Laird Harrison

March 04, 2015

CORONADO, California — Trabecular micro-bypass stents reduce intraocular pressure in glaucoma patients just as well as the prostaglandin analog travoprost, according to a new study.

Although hypotension medication helps many people with open-angle glaucoma, some can't tolerate it or have trouble adhering to their prescriptions. These patients might benefit from micro-invasive glaucoma surgery using stents, said investigator Steven Vold, MD, who has an ophthalmology practice in Fayetteville, Arkansas.

"It's not unusual for me to get these patients off medicine, and they're just ecstatic with the results," Dr Vold told Medscape Medical News.

He presented the study results here at the American Glaucoma Society 2015 Annual Meeting.

The implantation of a single trabecular micro-bypass stent has been approved by the US Food and Drug Administration, but only in combination with cataract surgery. In their study, Dr Vold and his colleagues implanted two such stents (iStent, Glaukos) without any cataract procedure.

To evaluate how well the stents compare with medication, the team randomly assigned 50 eyes to stents and 48 eyes to travoprost.

All eyes had untreated open-angle glaucoma, pseudoexfoliative glaucoma, or high-risk ocular hypertension. Intraocular pressure ranged from 21 to 40 mm Hg.

In the stent group, two of the single-piece L-shaped titanium stents were implanted in each eye. The stents are inserted through the trabecular meshwork into Schlemm's canal, improving aqueous outflow, Dr Vold explained.

The decrease in intraocular pressure was greater in the stent group than in the travoprost group over the 2-year study period.

Table. Intraocular Pressure Over Time

Mean Intraocular Pressure Stent Group (mm Hg) Travoprost Group (mm Hg)
Baseline 27.7 25.0
1 year 13.8 13.9
2 years 13.9 15.0

 

There were no complications from the surgery.

During the study period, four eyes in the stent group and two in the travoprost group lost some best-corrected vision associated with cataract progression, and one eye in each group underwent cataract surgery.

At 2 years, five patients in the stent group and seven in the travoprost group required additional medication.

The decrease in intraocular pressure in the travoprost group was greater than expected. The researchers attribute this to some combination of regression to the mean, initial treatment in naïve eyes, and high compliance.

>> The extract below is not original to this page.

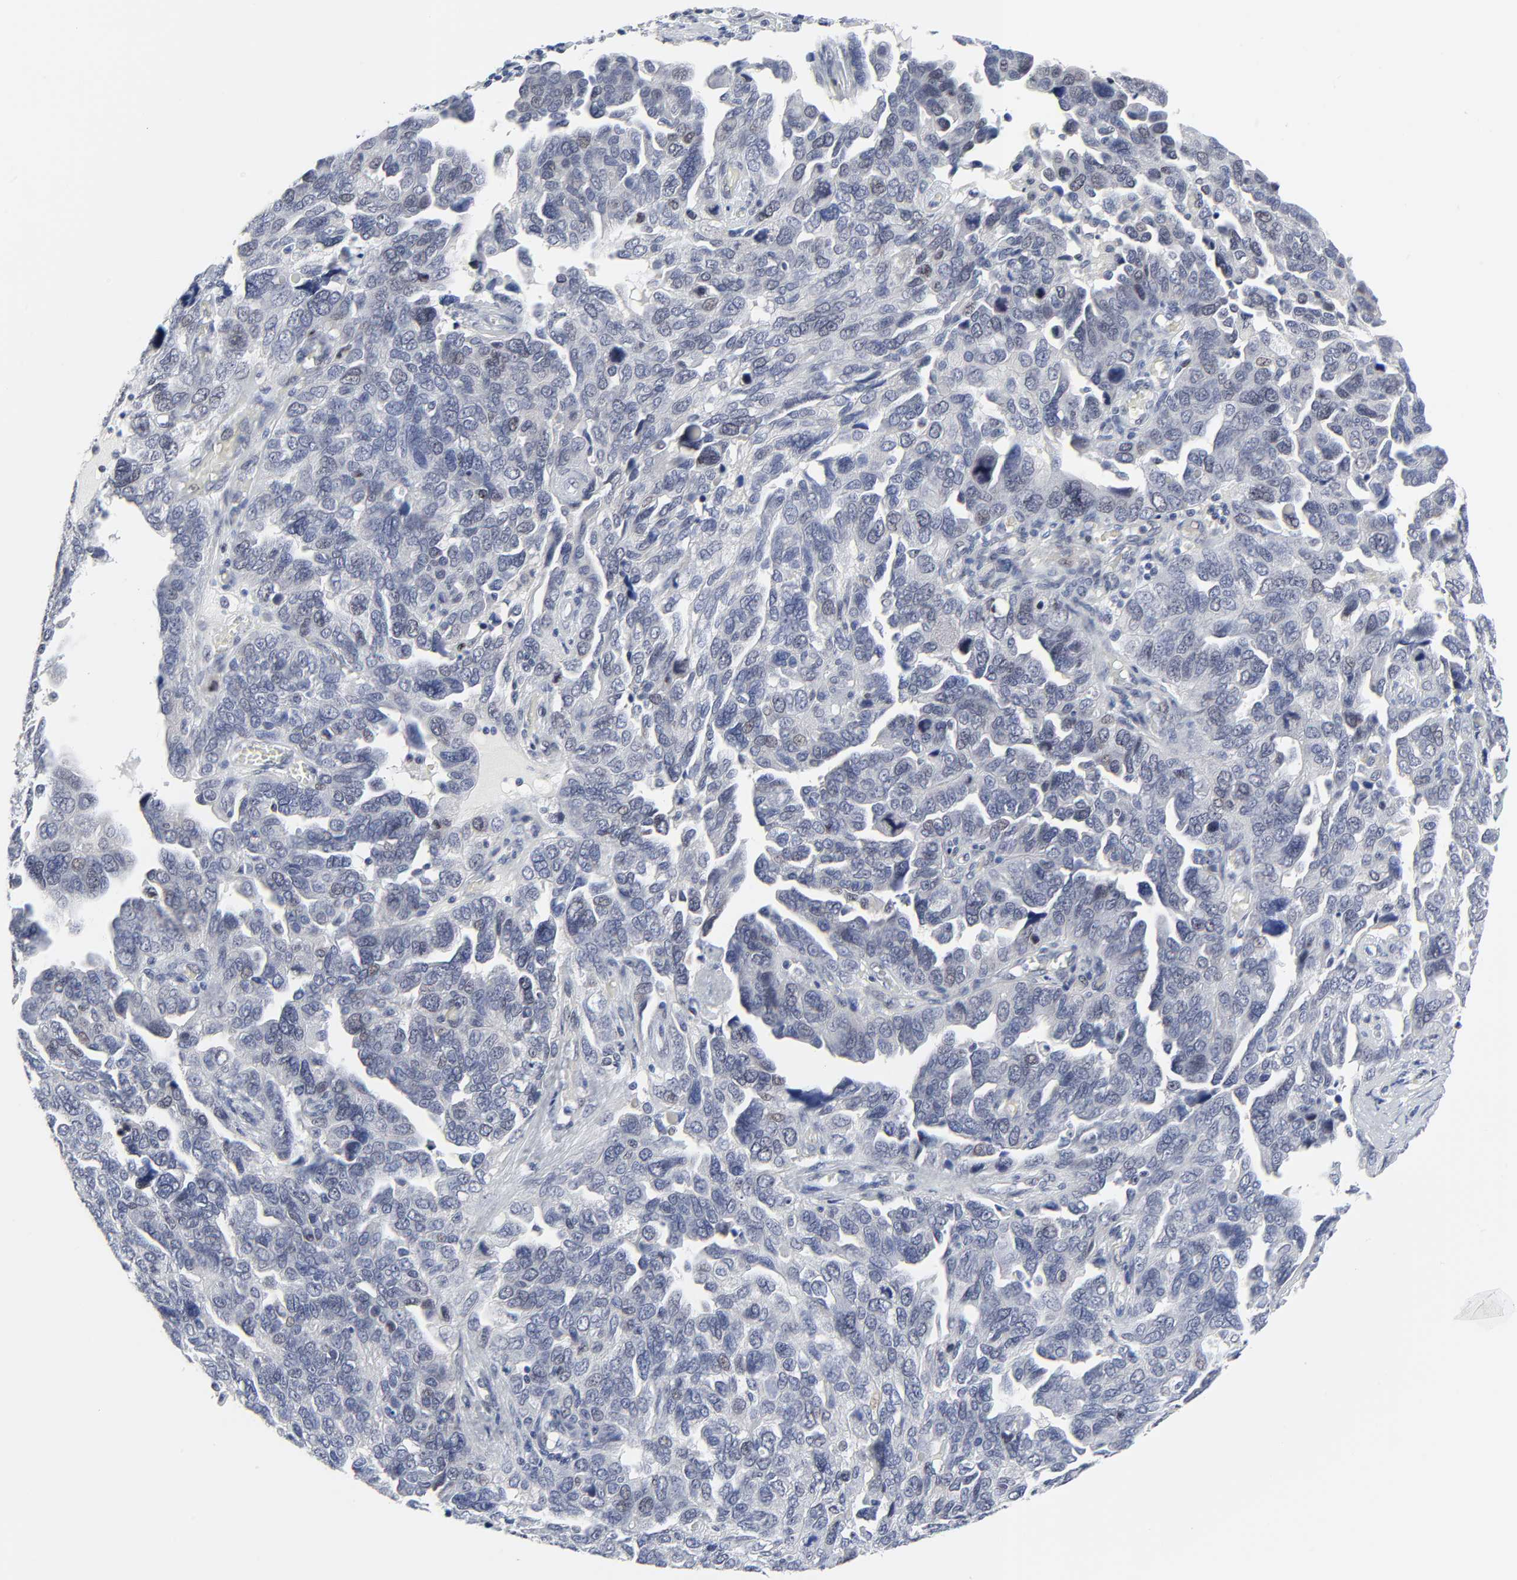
{"staining": {"intensity": "weak", "quantity": "<25%", "location": "nuclear"}, "tissue": "ovarian cancer", "cell_type": "Tumor cells", "image_type": "cancer", "snomed": [{"axis": "morphology", "description": "Cystadenocarcinoma, serous, NOS"}, {"axis": "topography", "description": "Ovary"}], "caption": "Immunohistochemistry (IHC) histopathology image of ovarian serous cystadenocarcinoma stained for a protein (brown), which reveals no expression in tumor cells. Brightfield microscopy of immunohistochemistry stained with DAB (3,3'-diaminobenzidine) (brown) and hematoxylin (blue), captured at high magnification.", "gene": "ZNF589", "patient": {"sex": "female", "age": 64}}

This study could encourage insurance companies to cover the use of stents, said Shuchi Patel, MD, from Loyola University in Chicago.

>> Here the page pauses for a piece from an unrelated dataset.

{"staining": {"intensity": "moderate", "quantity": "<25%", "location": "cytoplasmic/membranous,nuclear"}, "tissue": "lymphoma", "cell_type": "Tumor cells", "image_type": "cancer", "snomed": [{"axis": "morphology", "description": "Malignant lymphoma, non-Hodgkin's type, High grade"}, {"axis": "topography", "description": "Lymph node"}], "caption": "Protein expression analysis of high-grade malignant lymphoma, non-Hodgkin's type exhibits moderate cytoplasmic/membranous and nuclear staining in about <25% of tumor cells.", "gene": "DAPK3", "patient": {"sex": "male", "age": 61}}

"This is showing that even offering surgery as a first-line treatment may be reasonable," she told Medscape Medical News.

Dr Vold reports consulting for Glaukos, the maker of the iStent, and for AEON, Alcon, Allergan, AqueSys, Bausch & Lomb, Calhoun Vision, Carl Zeiss Meditec, ForSight Labs, InnFocus, IOP, IRIDEX, Ivantis, NeoMedix, Ocular Therapeutix, Ocunetics, QLT, Solx, Transcent Medical, and TruVision Systems. Dr Patel has disclosed no relevant financial relationships.

American Glaucoma Society (AGS) 2015 Annual Meeting: Abstract 39. Presented February 26, 2015.